Ecco quindi la Patria chiamare e i “levati” obbedienti accorrere, ma quando fu loro spiegato che non si trattava della solita mostra, ma si andava in contrade lontane (Istria e Friuli) magari per morirci, la gran parte si tira indietro, “accampando scuse e impedimenti per non andarci”. Magari in un altro stato, italiano o europeo, se ne sarebbero impiccati una decina a mo’ d’esempio, ma questo non era nello stile del paterno governo veneto. Infatti il Capitano Vitale Lando si prodiga per rassicurarli e scrive nella sua relazione: “…con ammonimenti et essortazioni amorevoli io li feci acquietare e se ne andarono via con molta obbedienza senza strepito alcuno. Ma molta maggiore difficoltà ho provato questo maggio passato nell’ispezione di altri 1200 fanti di cernide, così che questi erano meno liberi che li primi delli impedimenti et interessi della casa, perché ne vedevano tornare dal campo molti ammalati, et che la guerra ne consumava, per malattie e per altro, una gran parte di loro… di quei primi che sono ritornati…ho veduto che sono mancati la terza parte di loro”.
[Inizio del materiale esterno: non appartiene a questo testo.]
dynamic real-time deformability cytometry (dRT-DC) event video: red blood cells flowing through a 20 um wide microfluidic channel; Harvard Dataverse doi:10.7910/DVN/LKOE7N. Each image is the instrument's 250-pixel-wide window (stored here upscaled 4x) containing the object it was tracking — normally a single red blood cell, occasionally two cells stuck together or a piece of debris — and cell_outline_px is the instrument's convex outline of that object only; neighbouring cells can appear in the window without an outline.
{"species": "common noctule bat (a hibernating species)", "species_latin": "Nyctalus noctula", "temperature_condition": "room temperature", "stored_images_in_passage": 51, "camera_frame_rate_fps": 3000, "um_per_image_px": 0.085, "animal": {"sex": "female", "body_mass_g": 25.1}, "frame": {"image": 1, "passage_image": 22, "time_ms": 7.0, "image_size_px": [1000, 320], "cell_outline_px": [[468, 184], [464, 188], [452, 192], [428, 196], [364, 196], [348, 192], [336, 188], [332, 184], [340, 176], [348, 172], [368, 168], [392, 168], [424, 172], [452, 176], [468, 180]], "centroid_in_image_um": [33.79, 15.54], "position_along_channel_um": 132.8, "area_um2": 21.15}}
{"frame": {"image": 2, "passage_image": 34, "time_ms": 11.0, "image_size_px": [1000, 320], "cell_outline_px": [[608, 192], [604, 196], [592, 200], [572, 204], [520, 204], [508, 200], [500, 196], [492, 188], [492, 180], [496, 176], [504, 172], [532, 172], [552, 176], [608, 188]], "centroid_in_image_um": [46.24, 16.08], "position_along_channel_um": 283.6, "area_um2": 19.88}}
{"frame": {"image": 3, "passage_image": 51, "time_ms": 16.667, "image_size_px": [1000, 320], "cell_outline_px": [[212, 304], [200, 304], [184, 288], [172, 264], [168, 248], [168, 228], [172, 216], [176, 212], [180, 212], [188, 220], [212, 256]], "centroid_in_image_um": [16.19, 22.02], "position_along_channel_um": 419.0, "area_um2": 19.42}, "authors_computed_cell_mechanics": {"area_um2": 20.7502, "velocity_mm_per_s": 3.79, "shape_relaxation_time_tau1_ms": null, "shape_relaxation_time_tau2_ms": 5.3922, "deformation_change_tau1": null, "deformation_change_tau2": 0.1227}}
Ecco allora il suo successore Nicolò Vendramin, “capitanio di Padova”, prodigarsi anche verso i superstiti e i parenti dei caduti “consolandoli” per le ferite, le malattia e la perdita delle vite, probabilmente, come usò sempre la Serenissima, con premi in denaro e pensioni per le vedove dei defunti.
Scrive Ivone Cacciavillani: il bilancio dell’operazione Gradisca dev’essere stato fatto con molta attenzione dalla stessa Dominante, se è vero che dopo queste esperienze non si constano più invii di reparti di Cernide in operazioni di guerra attiva. Il loro impiego restò limitato a compiti logistici in piccoli reparti, specie nella costa istriana e dalmata”.
IVONE CACCIAVILLANI La Milizia territoriale della Serenissima. Ed. Sigmum padova
Nella illustrazione le Cernide di Antonio Savorgnan a Udine nel 1511.